> EXERCISE TEXT:
The Minister of Finance, Budget and Economic Planning, Zainab Ahmed, on Thursday appeared before the Senate Committee on Finance to defend the amendments proposed to the 2022 Finance Act which was sent to the National Assembly by the President, Major General Muhammadu Buhari, (retd.).

Briefing the panel, the minister highlighted the key provisions in the Finance Act 2022 including the change of name of the Federal Inland Revenue Service to the Nigeria Revenue Service.

It also included the reorganisation of the board of the FIRS by separating the executive management from the board of directors.

She said, “The Chairman of the agency will now be referred to as Commissioner General.”

The amendments to the Finance Act were expected to be passed with the 2023 Appropriation Bill which is expected to be considered and passed next week.

This Finance Bill is the fourth one in the series that seeks to complement the budget cycle of January-December that was re-established with the 2020 Appropriation Act by the 9th National Assembly.

It also proposed the 35 percent on electronic money transfer levy receipt to be paid to local government as against an Initial 15 percent to the Federal Government and 85 per cent to the state.

It proposes a 50 per cent tax increase from 30 per cent to companies involved in gas flaring, among others

Earlier, the Chairman of the Senate panel, Senator Solomon Adeola, while welcoming the minister, explained that the bill generally sought to review and possibly amend sections of existing legislation on revenue for the nation.

He said, “The intent of these amendments is not only for generating increased revenue for the government but also providing clarity, removing ambiguities, providing succor for deserving persons and sectors as well as bringing our laws up to speed with global best practices.

“Let me restate that in our nation’s legislative development, the way forward at present is not much about enacting new laws as much as amendments of old laws to take care of new realities and reform observed shortcomings in the implementation of existing laws.

“Such new realities include the development of new technologies and their implications for revenue/income generation by individuals, corporate bodies, and government agencies. This among other realities and observed challenges are the rationale for the yearly amendments contained in the proposed Finance Bill.

“In the bill referred to the Committee, a total of 10 existing Acts are proposed for amendments namely:Capital Gains Tax Act, Companies Income Tax Act, Customs, Exercise Tarrif, etc (Consolation) Act, Federal Revenue Service Establishment Act e Personal Income Tax, Petroleum Profits Tax Act, Stamp Duties Act, Value Added Tax Act, Corrupt Practices and other Related Offences Act, Public Procurement Act.

“In all 34 Sections of the various Acts are in the bill before us for consideration and possible amendments.”

He added, “We are to understand that our economy is facing serious challenges occasioned by many factors including crude oil theft, armed insurgency, and banditry as well as spiraling inflation rate that are being tackled by the government.

“The expectation is that at the possible passage of these amendments and its faithful implementation, our country can be propelled toward appreciable economic outlook.”

> TASK LIST:
1) Answer from the Finance Bill article:
(a) What new name does the bill give the Federal Inland Revenue Service?
(b) Who chairs the Senate panel that the minister appeared before?
(c) How many sections of the various Acts does the bill contain?
2) Please extract the passage of the Finance Bill article that begins at the words "This Finance Bill" and stops after "9th National Assembly.".
The records that come next are separate material from the Finance Bill article.

> GIVEN DATA:

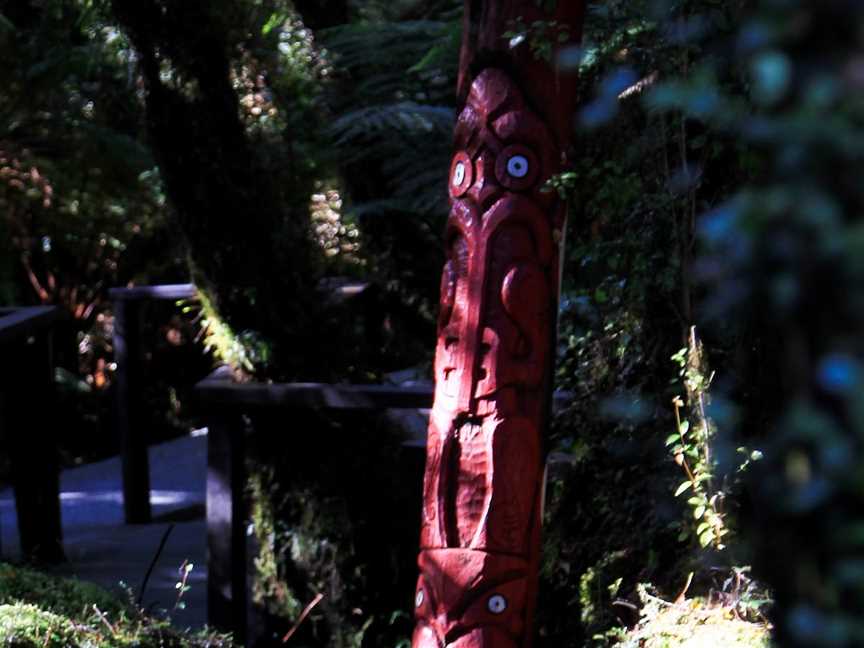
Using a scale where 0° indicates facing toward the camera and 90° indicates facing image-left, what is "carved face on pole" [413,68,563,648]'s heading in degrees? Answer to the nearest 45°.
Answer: approximately 45°

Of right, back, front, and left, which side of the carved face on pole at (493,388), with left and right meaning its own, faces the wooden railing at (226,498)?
right

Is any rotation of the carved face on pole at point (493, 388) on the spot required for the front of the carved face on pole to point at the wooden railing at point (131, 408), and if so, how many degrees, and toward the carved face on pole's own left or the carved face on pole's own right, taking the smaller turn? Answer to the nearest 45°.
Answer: approximately 90° to the carved face on pole's own right
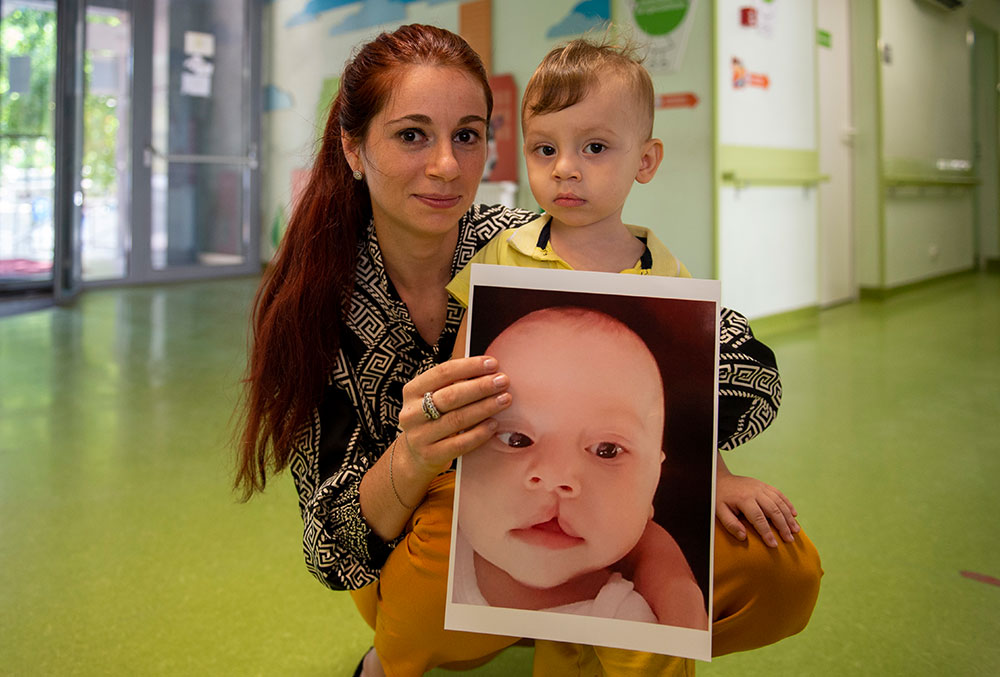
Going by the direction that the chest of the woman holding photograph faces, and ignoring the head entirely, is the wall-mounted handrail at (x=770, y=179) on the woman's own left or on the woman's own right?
on the woman's own left

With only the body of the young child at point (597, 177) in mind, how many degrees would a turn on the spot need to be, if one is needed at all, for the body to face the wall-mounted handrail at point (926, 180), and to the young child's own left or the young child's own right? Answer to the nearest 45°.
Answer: approximately 180°

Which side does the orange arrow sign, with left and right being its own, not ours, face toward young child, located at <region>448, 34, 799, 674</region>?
front

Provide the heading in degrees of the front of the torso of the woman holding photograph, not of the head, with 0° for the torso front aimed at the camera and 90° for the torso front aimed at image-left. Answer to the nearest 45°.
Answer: approximately 315°

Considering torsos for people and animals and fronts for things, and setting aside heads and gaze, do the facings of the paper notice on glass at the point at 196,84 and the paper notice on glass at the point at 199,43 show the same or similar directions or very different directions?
same or similar directions

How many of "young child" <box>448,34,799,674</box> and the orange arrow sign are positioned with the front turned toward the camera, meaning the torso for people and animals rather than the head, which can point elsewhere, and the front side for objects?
2

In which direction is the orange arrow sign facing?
toward the camera

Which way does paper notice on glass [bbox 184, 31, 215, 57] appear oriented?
toward the camera

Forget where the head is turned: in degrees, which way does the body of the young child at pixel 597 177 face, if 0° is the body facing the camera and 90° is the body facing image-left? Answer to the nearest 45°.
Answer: approximately 0°
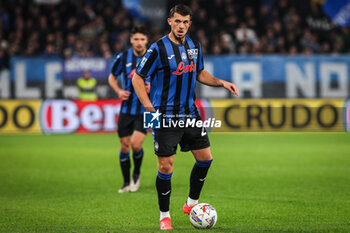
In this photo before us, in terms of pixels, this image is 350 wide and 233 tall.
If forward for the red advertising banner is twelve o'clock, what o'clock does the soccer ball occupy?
The soccer ball is roughly at 12 o'clock from the red advertising banner.

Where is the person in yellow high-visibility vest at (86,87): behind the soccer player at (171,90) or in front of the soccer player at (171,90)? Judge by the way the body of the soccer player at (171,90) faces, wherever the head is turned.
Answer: behind

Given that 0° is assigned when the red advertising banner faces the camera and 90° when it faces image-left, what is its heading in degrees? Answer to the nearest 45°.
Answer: approximately 0°

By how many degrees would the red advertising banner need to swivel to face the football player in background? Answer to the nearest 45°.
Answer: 0° — it already faces them

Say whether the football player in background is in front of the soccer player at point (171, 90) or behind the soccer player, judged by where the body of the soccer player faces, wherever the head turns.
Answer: behind

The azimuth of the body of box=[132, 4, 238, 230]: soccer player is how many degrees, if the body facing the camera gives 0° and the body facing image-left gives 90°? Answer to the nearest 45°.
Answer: approximately 315°

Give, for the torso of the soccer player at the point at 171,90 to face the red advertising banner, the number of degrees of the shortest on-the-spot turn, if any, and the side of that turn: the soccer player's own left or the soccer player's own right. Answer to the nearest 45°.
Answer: approximately 135° to the soccer player's own left

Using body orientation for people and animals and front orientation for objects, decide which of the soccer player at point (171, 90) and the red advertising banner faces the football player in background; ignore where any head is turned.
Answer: the red advertising banner
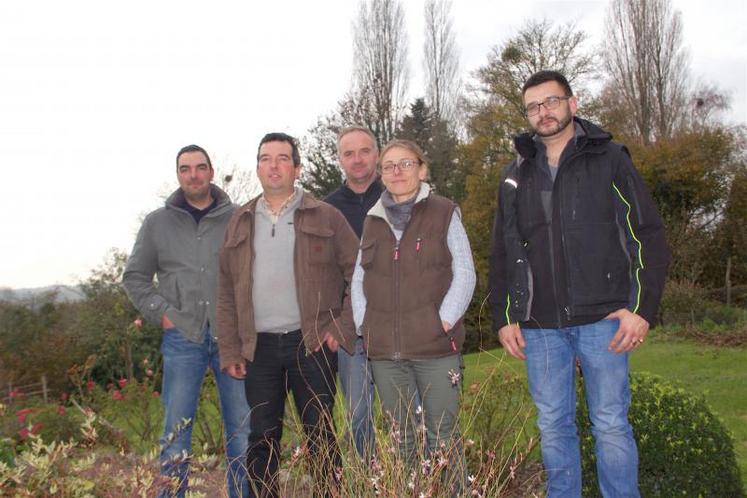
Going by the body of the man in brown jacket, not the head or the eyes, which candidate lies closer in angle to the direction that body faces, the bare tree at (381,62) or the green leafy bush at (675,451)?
the green leafy bush

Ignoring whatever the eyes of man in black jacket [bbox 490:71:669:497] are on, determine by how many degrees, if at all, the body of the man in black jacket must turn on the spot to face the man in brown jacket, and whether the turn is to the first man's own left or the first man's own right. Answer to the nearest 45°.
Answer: approximately 90° to the first man's own right

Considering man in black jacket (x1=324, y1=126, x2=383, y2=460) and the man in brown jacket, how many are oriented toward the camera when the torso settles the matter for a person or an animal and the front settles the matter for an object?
2

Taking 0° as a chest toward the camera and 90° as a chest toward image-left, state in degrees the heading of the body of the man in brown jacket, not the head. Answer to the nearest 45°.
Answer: approximately 0°

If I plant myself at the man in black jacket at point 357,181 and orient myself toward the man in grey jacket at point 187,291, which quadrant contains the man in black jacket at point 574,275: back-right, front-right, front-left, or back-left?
back-left

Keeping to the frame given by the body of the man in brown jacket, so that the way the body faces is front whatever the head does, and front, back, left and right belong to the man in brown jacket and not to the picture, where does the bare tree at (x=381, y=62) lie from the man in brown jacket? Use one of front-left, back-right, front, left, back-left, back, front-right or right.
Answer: back

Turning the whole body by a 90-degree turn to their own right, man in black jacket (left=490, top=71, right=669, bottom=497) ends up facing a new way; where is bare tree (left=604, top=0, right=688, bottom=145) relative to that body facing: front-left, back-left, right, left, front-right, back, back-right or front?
right

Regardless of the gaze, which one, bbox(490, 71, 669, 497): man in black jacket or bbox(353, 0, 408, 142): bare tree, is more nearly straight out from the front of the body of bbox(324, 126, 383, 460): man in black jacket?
the man in black jacket

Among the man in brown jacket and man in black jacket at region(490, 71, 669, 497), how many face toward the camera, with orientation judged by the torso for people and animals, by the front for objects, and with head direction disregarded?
2
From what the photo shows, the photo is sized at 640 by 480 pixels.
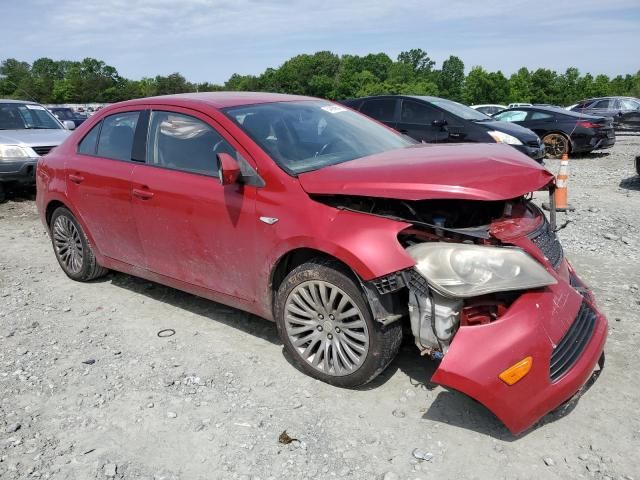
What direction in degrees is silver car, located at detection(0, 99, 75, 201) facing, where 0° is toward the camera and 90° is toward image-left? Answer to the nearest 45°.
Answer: approximately 315°

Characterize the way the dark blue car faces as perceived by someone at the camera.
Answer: facing the viewer and to the right of the viewer

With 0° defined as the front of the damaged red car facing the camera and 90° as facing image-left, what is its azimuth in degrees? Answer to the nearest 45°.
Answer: approximately 315°

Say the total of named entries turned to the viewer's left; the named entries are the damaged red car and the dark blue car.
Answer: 0

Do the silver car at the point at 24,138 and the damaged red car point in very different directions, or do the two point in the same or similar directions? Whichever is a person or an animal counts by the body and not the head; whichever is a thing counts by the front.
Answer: same or similar directions

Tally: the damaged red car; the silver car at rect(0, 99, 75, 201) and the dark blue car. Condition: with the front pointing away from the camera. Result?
0

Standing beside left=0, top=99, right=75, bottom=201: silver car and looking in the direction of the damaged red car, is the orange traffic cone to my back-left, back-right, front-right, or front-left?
front-left

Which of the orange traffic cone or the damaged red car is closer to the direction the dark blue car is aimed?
the orange traffic cone

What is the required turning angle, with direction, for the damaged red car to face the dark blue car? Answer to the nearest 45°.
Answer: approximately 135° to its left

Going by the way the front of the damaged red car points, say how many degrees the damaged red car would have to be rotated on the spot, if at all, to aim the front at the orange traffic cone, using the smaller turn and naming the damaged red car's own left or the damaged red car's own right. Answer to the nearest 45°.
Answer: approximately 90° to the damaged red car's own left

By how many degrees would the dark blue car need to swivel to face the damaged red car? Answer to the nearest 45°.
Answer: approximately 45° to its right
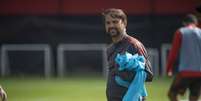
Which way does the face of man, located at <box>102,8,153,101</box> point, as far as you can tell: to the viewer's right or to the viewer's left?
to the viewer's left

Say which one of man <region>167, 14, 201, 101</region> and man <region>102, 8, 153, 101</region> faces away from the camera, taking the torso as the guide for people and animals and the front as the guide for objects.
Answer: man <region>167, 14, 201, 101</region>

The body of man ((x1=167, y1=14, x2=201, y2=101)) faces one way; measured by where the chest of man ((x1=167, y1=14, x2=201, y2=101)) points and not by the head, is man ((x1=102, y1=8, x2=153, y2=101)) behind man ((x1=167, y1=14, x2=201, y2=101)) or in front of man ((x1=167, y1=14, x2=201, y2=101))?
behind

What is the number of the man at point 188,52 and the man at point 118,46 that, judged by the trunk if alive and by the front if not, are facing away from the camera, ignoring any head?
1

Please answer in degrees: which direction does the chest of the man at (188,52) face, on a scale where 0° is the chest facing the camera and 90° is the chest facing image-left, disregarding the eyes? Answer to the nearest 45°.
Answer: approximately 180°

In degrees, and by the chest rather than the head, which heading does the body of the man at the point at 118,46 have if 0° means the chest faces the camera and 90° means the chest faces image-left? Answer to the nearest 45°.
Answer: approximately 45°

> EXERCISE RESULTS:
1)
(a) The Nigeria Revenue Service.
(b) Senator Solomon Adeola.
(c) 34.

2)
This Finance Bill is the fourth one in the series that seeks to complement the budget cycle of January-December that was re-established with the 2020 Appropriation Act by the 9th National Assembly.